5.3.2. La résistance du rat LEW aux traitements par les sels de métaux lourds: une base pour les études génétiques

La forte susceptibilité du rat BN au traitement par les sels de métaux lourds n'est pas une caractéristique générale de l'espèce Rattus Norvegicus. En effet le rat LEW est lui hautement résistant au développement de la maladie. Le traitement du rat LEW par les sels de mercure n'induit aucun des symptômes observés chez le BN mais ce traduit par une immunosuppression active dépendante du compartiment CD8 le rendant résistant au développement de l'EAE à laquelle il est normalement susceptible (Castedo et al., 1993). Ces différences de réponse entre les deux souches LEW et BN font de ce modèle un système de choix pour l'analyse génétique des gènes et des voies physiopathologiques impliqués dans cette maladie. Notre équipe a entrepris la recherche des facteurs génétiques mis en jeu dans le contrôle de ces différences par une analyse de liaison sur une population F2 LEWxBN. Ces études ont permit d'identifier 3 locus contrôlant la susceptibilité du rat BN aux sels d'or initialement baptisés Atps1 (Atps: Aurothipropanol sulfonate, sels d'or) Atps2 et Atps3. Atps1 est colocalisé avec la région du CMH sur le chromosome 20, Atps2 est localisé sur le chromosome 10, dans une région qui comprend le groupe de gènes de la réponse TH2 en

particulier l'IL-4. Une association avec la région synthénique chez l'homme est retrouvée dans le cas des maladies allergiques. Enfin Atps3 est localisé sur le chromosome 9, les analyses statistiques ont montré que le "poids" de ce locus d'environ 7 cM sur la réponse IgE et la production auto-anticorps était particulièrement important (Lod Score=16) (Mas et al., 2000).

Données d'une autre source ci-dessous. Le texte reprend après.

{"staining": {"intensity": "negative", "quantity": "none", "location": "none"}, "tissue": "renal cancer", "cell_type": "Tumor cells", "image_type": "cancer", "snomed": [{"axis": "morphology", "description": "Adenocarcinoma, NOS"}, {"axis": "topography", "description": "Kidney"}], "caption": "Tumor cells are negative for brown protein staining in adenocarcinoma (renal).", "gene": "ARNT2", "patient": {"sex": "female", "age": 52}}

Pour affiner la localisation des gènes présents dans ces locus et en particulier dans Atps3 (rebaptisé par la suite Aiid3: Aurothiopropanol sulfonate-induced immunological disorder), l'équipe a créé des lignées congéniques qui nous ont permis de réduire la taille de la région portant les gènes de contrôle de la maladie induite par les sels d'or de 7 à 1.2 cM (Mas et al., 2004). L'autre conclusion majeure obtenue à partir de ces lignées congéniques était la parfaite co-localisation entre Aiid3 et Cec1, ce dernier locus contrôlant le niveau d’expression du CD45RC sur les populations lymphocytaires CD4 et CD8, c'est-à-dire le rapport entre les populations lymphocytaires CD45RChigh

et CD45RClow

(Xystrakis et al., 2004a). Ces données suggèrent fortement qu'un déséquilibre entre les sous populations lymphocytaires se traduit par des différences de susceptibilité à la maladie. De façon importante les deux locus Aiid3 et Cec1 sont compris dans une région définie par le groupe de Thomas Olson qui contrôle la susceptibilité du rat à l'EAE (locus EAE4) (Dahlman et al., 1999). Ces travaux ont conduit à proposer que la région du chromosome 9 du rat portant Aiid3/Cec1 joue un rôle majeur dans le fonctionnement du système immunitaire et à emmètre l’hypothèse qu’un même gène contrôle l’ensemble de ces phénotypes.